Unit name: Personal Development in Care Settings
Learning outcome: 2. Be able to reflect on practice
Assessment criteria: 2.2 Reflect on practice to improve the quality of the service provided
Using the reflective practice technique discussed in the previous section, you should regularly reflect on your own work, with the goal of improving the quality of service you provide. You should also be able to demonstrate that you do this to your assessor and it is worth having a few examples in mind for when they ask.
For example, you may reflect upon a situation where you got annoyed with a co-worker because you observed them putting on their Personal Protective Equipment (PPE) incorrectly. You gave them an angry lecture about the importance of PPE and showed them how to do it properly. Later that evening, you reflect on the situation to assess what you did well and what could have been improved.
You believe that you were right to highlight the co-worker’s error and to explain to them the importance of infection control and why agreed ways of working must be followed. You also believe that you were right to show them the correct way to wear PPE because this will improve their practice and reduce the risk of infection.

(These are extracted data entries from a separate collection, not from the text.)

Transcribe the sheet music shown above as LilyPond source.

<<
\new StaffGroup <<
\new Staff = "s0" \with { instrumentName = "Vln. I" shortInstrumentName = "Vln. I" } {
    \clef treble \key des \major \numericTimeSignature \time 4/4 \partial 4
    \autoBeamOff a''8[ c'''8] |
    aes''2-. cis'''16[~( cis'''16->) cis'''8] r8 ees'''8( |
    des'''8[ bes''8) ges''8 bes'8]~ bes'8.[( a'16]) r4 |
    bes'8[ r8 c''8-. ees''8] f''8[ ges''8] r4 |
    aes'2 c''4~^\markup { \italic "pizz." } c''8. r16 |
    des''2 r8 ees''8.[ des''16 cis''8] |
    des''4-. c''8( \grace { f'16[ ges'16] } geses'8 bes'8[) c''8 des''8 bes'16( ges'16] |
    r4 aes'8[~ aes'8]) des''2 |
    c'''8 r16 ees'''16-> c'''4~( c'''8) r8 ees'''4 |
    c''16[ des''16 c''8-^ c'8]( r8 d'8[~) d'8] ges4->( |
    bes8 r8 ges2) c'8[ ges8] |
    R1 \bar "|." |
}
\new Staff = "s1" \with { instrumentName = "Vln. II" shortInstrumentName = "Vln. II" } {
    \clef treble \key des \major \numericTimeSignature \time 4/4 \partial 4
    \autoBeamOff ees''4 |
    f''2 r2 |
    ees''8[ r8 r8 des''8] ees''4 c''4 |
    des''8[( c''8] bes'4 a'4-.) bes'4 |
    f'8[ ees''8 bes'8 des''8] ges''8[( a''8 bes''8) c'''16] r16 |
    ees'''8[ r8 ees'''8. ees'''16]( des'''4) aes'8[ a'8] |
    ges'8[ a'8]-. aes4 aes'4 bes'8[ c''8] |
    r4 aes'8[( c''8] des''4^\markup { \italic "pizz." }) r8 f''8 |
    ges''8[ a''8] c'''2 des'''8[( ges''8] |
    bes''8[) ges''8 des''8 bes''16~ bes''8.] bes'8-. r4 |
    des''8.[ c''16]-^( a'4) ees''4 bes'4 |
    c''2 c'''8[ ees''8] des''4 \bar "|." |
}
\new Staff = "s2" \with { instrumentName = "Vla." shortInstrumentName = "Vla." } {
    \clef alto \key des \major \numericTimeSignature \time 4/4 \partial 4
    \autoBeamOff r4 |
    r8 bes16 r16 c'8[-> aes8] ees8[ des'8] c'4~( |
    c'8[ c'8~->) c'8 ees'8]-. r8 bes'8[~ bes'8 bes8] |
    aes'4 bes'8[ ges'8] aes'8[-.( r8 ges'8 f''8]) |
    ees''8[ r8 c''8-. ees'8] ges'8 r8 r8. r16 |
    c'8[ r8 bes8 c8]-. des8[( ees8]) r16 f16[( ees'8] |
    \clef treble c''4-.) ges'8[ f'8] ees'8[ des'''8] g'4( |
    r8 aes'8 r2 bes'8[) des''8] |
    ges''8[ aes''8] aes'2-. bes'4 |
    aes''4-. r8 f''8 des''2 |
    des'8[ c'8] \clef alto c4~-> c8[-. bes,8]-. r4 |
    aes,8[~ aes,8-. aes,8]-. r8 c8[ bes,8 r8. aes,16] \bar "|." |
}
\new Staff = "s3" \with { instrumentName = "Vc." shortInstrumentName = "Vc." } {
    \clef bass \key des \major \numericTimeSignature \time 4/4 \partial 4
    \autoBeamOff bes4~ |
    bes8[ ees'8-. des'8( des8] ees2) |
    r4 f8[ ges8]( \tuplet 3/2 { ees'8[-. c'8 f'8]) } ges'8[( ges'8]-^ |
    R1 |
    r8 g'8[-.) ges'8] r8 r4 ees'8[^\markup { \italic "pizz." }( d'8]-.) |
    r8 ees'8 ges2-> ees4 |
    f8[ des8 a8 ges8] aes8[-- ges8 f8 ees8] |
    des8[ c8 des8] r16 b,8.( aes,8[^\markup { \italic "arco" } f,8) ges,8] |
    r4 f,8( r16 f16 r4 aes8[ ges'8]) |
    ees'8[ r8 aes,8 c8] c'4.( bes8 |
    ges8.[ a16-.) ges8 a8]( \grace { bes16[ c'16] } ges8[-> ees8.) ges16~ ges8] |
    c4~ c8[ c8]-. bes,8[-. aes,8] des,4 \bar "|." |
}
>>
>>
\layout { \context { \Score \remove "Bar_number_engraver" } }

However, upon reflection, you think that you could have handled the situation differently. The co-worker is new to the care industry and still learning, so perhaps you were unfairly hard on them, which could have had a negative impact on their confidence. In addition, you didn’t ask them why they were doing it incorrectly – it could be that they had been shown the method by another colleague, which would suggest that other employees are not following agreed ways of working.
You decide to apologise to your colleague the next day and ask them if they had been shown how to wear PPE correctly as part of their induction. You also resolve to try and stay calmer and more positive when you witness poor practice in the future.